▶ **Brano proposto**
--

«Questo film non è un giallo, Non è neanche un noir, non è nemmeno un film «sulla violenza della polizia». È più un film sulla colpa, questi personaggi c’hanno tutti una qualche colpa, tranne l’abruzzese, il garagista…» E qua ci interrompe il cameriere, per chiederci cosa prendiamo da bere, perché ho portato Ascanio Celestini a pranzare in osteria, una di quelle schiette e romane, per parlare in tutta calma del suo Viva La Sposa, che mi era piaciuto a Venezia e che ora (22 ottobre) esce nelle sale.

È un crocevia di traiettorie esistenziali questo film, un reticolo di storie che si sfiorano appena nel «mondo di sotto» di una Roma lontana anni luce dalle alte terrazze sorrentiniane di bellezza più o meno grande.

L’epicentro di questo mondo è il Quadraro, pasoliniano e periferico e l’epicentro di questo Quadraro è il bar sotto casa, dove tutto si svolge. Celestini è Nicola, attore-poeta di spettacoli per bambini, che riempie i vuoti pneumatici del vivere con la sambuca. A lui sono legati Salvatore, (Francesco De Miranda) che forse è suo figlio, ma forse no, e Anna (Veronica Cruciani), che certamente ne è la madre, prostituta di professione. Nicola è amico sin dall’infanzia di Sofia, una Alba Rohrwacher vibratile e concentrata, che sogna di fuggire in Spagna senza mai riuscirci e ha un padre che vorrebbe farla lavorare nella salsamenteria di famiglia, senza mai riuscirci anche lui. E poi c’è Sasà (Salvatore Striano), che morirà di botte in una questura e campa simulando incidenti stradali, come suo padre, che un giorno Nicola investe uccidendolo. Intorno a loro altre storie, altri invisibili. Ordiniamo le alici fritte e il vino, intanto parliamo delle parole, di come sia stato diverso scrivere questo lavoro
È il primo pensato direttamente per il cinema, senza essere stato prima una piece teatrale.

--

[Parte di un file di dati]
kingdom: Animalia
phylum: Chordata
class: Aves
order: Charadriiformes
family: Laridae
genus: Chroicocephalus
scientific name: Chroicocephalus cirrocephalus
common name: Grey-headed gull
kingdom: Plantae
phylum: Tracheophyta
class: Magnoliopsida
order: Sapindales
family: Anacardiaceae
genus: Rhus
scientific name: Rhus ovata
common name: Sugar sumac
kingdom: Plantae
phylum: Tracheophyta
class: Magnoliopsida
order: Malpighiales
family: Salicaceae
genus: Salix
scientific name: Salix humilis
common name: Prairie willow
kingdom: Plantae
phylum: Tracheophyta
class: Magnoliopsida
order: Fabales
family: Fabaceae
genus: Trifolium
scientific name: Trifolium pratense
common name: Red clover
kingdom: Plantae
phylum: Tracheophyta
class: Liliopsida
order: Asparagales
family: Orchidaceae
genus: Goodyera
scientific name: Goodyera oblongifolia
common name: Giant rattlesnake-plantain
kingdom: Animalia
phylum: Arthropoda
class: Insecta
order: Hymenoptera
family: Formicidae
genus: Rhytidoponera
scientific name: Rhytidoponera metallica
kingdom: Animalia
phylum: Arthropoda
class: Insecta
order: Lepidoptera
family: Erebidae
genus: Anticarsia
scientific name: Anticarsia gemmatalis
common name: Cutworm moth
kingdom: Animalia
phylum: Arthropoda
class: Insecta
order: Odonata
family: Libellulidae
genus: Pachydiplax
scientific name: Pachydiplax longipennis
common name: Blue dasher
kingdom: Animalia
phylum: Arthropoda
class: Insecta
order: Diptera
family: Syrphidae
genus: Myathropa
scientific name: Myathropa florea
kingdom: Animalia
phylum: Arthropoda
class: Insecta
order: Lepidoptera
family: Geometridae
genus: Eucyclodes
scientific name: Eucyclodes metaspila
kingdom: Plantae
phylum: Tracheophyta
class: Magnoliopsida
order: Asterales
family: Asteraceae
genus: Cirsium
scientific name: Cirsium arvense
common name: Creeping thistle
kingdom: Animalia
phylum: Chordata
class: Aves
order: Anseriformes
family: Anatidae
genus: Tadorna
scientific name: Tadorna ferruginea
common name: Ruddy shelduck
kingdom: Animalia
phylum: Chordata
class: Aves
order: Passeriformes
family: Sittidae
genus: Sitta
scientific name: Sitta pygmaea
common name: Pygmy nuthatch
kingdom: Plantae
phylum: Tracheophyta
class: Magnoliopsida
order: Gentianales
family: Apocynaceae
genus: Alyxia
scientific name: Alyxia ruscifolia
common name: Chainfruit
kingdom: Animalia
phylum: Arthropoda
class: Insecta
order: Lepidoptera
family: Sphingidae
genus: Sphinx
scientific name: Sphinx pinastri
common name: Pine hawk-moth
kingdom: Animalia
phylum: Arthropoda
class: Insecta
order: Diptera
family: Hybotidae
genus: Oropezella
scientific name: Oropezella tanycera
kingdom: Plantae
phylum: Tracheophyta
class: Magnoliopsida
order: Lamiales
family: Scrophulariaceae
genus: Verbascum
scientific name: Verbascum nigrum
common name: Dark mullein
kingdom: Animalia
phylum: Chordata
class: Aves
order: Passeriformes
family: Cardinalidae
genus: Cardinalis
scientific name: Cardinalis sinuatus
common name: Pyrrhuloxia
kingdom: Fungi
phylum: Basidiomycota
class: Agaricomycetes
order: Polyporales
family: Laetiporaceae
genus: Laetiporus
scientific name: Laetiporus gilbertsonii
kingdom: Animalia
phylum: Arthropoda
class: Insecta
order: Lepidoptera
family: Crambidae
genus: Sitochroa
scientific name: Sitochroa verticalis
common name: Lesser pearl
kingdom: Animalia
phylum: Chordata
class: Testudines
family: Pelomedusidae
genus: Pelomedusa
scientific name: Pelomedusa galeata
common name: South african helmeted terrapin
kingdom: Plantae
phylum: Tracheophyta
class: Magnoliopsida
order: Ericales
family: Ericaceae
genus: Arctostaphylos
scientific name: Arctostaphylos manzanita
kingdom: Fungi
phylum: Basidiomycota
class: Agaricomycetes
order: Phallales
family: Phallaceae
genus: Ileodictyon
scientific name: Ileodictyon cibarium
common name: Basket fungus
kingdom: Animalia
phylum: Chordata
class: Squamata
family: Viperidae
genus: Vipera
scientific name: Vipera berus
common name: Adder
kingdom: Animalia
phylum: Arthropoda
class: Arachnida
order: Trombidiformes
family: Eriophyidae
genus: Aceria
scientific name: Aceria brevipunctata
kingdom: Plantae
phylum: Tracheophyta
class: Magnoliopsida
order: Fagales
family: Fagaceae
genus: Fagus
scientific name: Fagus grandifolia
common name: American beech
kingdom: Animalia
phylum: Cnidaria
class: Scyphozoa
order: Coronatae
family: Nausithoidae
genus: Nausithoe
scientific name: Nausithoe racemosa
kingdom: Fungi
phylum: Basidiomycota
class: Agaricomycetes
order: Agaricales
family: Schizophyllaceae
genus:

--

▶ **Compito breve 1**
Secondo il brano proposto, qual è il quartiere di Roma indicato come epicentro del mondo raccontato nel film?
▶ **Compito breve 2**
Elenchi tutti gli interpreti del film nominati nel brano proposto, indicando accanto a ciascuno il personaggio che interpreta.

▶ **Risposta all'esercizio 1**
Il Quadraro.

▶ **Risposta all'esercizio 2**
- Ascanio Celestini: Nicola
- Francesco De Miranda: Salvatore
- Veronica Cruciani: Anna
- Alba Rohrwacher: Sofia
- Salvatore Striano: Sasà